In this ballet, acclaimed Belgian-Colombian choreographer Annabelle Lopez Ochoa delves into the creativity, triumph, immorality and dark opportunism of Chanel’s complex life, from orphan to fashion legend, in this full-length narrative ballet steeped in realism and beauty.

Featuring an original score by Peter Salem, elegant sets and costumes by the award-winning Jerome Kaplan and artistic collaboration by Nancy Meckler, this evocative ballet explores one woman’s elusive rise to the top, at any cost.

Ochoa, who lives in Amsterdam, is in Brisbane to see the production through its final rehearsals as she has done in Hong Kong and Atlanta. After Brisbane the production will go back to the US.

“Atlanta wants it again with an interest in touring it,” she says, happy that she’s finally in Brisbane after postponements due to Covid along the way.

Ochoa has a penchant for making works about women achievers and has previously done works based on the lives of Frida Kahlo and Eva Peron, among others.

“I like complex, interesting women,” she says. “The difference with a real historical figure is that it is not clear what is bad and what is good. There’s a dualism. Chanel’s drive came from her abandonment as a child and that really informed how she behaved.”

The choreographer hasn’t shied away from the dark side of Chanel and has even created a shadow Coco role to depict that in the ballet.

In Chanel’s case that darker side includes a romantic affair with a Nazi spy who helped her continue a lavish lifestyle during Germany’s occupation of France during World War II. In light of some heavier content and the frequent brandishing of cigarettes (stage cigarettes, not real ones), a habit that was in vogue at the time, the ballet is recommended for audiences aged 15-plus.

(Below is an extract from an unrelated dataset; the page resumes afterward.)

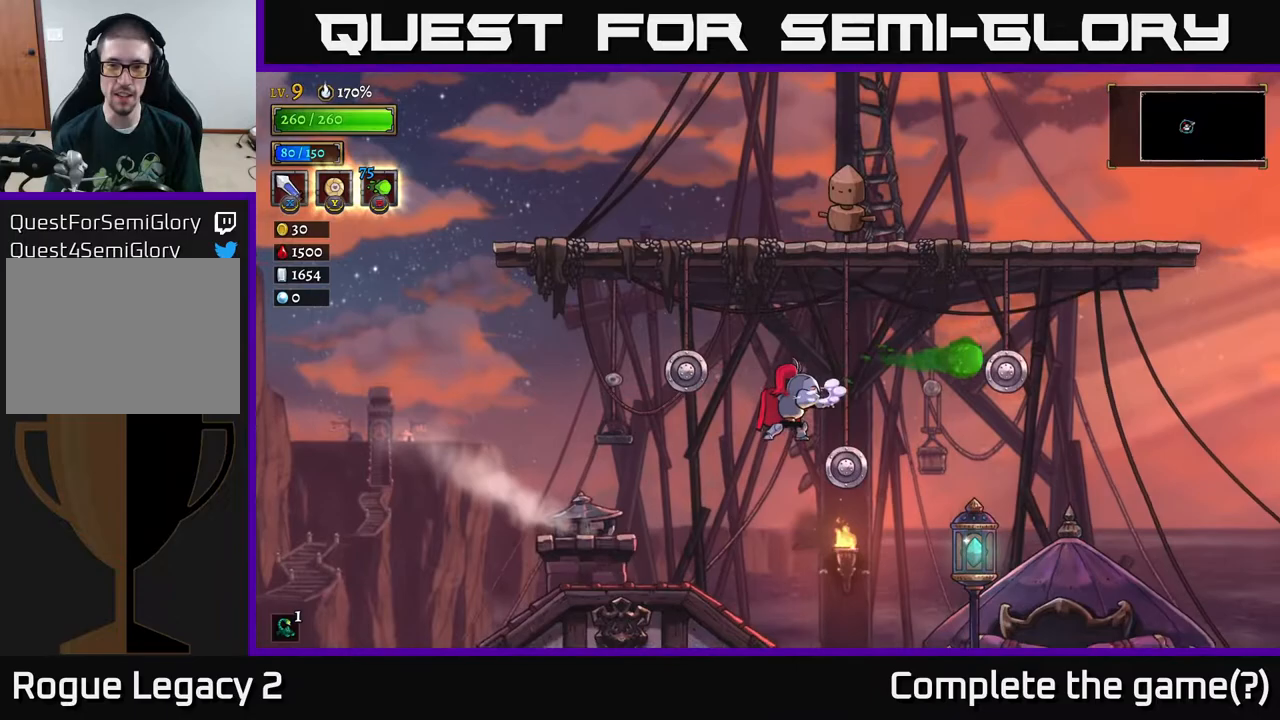
{"buttons": ["A"], "left_stick": "right", "right_stick": "center", "events": [[367, "left_stick", "right"], [450, "A", "down"]]}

Queensland Ballet has also provided staff and dancers (and will provide audience members) with a range of educational resources about the Holocaust from the Queensland Holocaust Museum, pointing out the devastating impacts of antisemitism.

Ochoa explores the designer’s flaws but also her strengths in a ballet that is also about “the evolution of the position of women in society”.

She spent a couple of years researching Chanel and admits the Covid postponements might have been positive because they gave her more time to finesse the ballet. “It gave me more time to work out how to tell the story,” she says.

The sets are largely black and white, a nod to Chanel’s classic, simple yet elegant designs. There is one scene that is a favourite of both Ochoa and Yoshida: Chanel is creating a new fragrance and is presented with a number of options for her signature scent and it is the fifth one that she decides on. And so, Chanel No.5 is born.

But Lopez wants to make a final point about her ballet and it’s a fair one.

“The piece is not about the brand,” she says. “It’s about the woman behind it.”

Coco Chanel: The Life of a Fashion Icon will play the QPAC Playhouse, October 4-19.